*** DOCUMENT EXCERPT

The chief administrator of the Supreme Court is the Chief Justice, who is the President of the Supreme Court. One of his/her responsibilities is to come up with procedures for running the courts, as well as decisions on staffing and where new courts should be opened. Certain situations dictate that the Chief Justice appoint a judge or panel of judges to deal with a specific matter. The Deputy Chief Justice is the deputy president of the Supreme Court.

The judges of the High Court and the Court of Appeal each elect a member to deal with administrative issues as well as represent them in the Judicial Service Commission.

The Chief Registrar of the Judiciary has the responsibility of being the chief administrator and accounting officer of the Judiciary. There is a Registrar each for the Supreme Court, the Court of Appeal, the High Court, the Environment & Land Court and the Employment & Labor Relations Courts. There is also a Registrar for Magistrates Courts, Tribunals and the Small Claims Court. The Registrar for each court serves as the administrator, record keeper and accounting officer in each of the courts.

==Judicial Service Commission==

An independent Judicial Service Commission has been set up to handle the appointment of judges. They will recommend a list of persons to be appointed as judges by the President.

******
*** THE DATA

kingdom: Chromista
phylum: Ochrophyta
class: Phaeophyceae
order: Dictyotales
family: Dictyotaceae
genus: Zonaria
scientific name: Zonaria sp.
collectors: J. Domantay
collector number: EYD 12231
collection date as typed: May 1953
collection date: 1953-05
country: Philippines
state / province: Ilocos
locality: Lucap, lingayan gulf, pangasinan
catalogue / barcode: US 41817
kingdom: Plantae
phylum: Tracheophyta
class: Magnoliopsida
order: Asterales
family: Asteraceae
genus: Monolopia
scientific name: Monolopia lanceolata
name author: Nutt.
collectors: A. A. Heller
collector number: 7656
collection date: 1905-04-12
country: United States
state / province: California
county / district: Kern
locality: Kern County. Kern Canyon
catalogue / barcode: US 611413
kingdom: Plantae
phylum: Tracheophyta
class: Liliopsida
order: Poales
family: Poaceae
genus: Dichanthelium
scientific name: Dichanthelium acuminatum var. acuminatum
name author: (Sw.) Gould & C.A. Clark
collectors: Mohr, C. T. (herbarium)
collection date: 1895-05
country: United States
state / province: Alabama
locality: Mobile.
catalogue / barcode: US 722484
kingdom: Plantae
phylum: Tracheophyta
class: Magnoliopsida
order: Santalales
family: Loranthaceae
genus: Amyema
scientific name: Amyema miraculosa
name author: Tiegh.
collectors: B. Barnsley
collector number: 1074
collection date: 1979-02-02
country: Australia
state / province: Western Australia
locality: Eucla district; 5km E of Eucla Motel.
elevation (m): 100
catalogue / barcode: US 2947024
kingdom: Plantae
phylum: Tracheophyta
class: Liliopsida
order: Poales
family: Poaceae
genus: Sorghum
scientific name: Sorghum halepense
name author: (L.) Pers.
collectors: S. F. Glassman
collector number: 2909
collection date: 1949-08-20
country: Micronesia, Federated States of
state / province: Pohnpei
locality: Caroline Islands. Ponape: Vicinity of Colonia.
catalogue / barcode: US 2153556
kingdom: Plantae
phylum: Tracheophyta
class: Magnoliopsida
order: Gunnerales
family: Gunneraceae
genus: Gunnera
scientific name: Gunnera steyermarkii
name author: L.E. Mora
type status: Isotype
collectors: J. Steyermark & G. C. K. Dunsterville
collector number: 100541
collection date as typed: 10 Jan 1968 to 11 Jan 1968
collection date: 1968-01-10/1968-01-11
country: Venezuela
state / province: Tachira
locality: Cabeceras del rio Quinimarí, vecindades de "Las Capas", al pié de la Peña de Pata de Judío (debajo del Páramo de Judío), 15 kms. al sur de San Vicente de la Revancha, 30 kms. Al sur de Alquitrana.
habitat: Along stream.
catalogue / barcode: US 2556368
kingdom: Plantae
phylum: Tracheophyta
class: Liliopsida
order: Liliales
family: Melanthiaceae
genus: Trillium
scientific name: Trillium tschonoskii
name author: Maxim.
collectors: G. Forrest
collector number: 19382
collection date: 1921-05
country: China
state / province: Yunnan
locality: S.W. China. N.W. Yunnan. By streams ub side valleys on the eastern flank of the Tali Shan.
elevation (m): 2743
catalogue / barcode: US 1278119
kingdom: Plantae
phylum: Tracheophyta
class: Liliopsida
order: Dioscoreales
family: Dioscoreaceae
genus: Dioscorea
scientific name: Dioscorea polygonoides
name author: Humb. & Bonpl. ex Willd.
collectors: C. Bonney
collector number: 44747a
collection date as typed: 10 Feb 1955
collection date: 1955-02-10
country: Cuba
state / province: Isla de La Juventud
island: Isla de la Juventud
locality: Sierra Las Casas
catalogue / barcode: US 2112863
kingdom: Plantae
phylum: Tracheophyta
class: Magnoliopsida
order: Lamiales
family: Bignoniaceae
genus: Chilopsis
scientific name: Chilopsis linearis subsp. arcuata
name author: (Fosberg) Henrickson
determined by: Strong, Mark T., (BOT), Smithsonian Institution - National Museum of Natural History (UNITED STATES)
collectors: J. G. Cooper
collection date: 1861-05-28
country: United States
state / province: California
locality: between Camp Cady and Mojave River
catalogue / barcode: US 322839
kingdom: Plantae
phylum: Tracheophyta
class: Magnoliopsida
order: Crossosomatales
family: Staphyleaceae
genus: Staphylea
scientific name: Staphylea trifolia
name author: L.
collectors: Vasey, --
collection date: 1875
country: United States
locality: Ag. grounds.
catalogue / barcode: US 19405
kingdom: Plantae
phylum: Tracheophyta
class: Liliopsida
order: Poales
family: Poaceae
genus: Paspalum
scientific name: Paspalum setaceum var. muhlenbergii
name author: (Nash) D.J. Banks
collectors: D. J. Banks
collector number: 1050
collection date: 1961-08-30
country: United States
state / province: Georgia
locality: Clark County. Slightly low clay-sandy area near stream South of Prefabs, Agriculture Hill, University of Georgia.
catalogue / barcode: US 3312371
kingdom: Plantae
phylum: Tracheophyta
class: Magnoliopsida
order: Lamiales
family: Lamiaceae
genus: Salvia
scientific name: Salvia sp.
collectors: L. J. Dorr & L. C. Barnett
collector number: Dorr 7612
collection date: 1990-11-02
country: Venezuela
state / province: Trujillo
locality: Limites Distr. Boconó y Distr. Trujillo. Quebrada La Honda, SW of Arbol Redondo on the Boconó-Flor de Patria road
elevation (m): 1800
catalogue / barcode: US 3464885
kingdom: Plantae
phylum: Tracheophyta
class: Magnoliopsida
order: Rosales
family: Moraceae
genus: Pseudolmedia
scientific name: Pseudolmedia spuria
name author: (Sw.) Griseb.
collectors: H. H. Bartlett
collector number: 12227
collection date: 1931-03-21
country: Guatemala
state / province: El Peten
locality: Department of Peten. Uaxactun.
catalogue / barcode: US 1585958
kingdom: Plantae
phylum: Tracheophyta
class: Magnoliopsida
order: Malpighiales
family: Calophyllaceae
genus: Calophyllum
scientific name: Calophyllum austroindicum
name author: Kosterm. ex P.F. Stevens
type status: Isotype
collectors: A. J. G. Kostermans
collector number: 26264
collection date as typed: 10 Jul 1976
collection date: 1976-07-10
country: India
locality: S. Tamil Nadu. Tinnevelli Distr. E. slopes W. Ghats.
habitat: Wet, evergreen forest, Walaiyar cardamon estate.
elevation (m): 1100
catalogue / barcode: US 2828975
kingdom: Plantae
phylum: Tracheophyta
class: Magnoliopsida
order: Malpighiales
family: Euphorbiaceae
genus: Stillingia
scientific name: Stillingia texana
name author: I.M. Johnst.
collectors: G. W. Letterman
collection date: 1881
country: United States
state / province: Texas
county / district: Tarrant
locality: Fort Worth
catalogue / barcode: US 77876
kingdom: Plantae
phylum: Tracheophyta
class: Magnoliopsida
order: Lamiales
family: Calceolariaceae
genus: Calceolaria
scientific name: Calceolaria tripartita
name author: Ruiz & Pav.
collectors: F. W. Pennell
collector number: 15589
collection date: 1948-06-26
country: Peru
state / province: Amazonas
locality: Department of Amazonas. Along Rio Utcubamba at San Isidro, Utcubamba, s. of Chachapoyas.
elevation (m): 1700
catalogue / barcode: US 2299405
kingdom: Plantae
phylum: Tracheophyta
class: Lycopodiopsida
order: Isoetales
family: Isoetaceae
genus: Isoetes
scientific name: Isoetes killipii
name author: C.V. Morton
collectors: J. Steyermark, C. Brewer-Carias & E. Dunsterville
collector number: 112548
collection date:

******

EXERCISE. Please continue the text on court administration and the Judicial Service Commission from the point where it stops. The records come from a separate source and are unrelated to the text.

FINAL ANSWER.
==Chief Justice==

The Chief Justice of Kenya is the head of the Judiciary, the President of the Supreme Court and the Chairperson of the Judicial Service Commission. The Chief Justice is deputised in his/her functions by the Deputy Chief Justice who is also the Vice President of the Supreme Court. The Chief Justice and the Deputy Chief Justice are appointed by the country's President on the recommendation of the Judicial Service Commission and subject to the approval of the National Assembly.

The current Chief Justice is Martha Koome, who was appointed to the office by President Uhuru Kenyatta after the previous Chief Justice, David Kenani Maraga, retired on 12 January 2021.

The Deputy Chief Justice is Philomena Mbete Mwilu.

==Chief Registrar==

The Chief Registrar of the Judiciary is the chief administrator and accounting officer of the Judiciary. The Chief Registrar also serves as the Secretary of the Judicial Service Commission and the Secretary to the National Council on the Administration of Justice. The Chief Registrar is appointed by the Judicial Service Commission.

The current Chief Registrar is Anne Atieno Amadi, who was appointed to the office in January 2014, succeeding Hon Gladys Boss Shollei.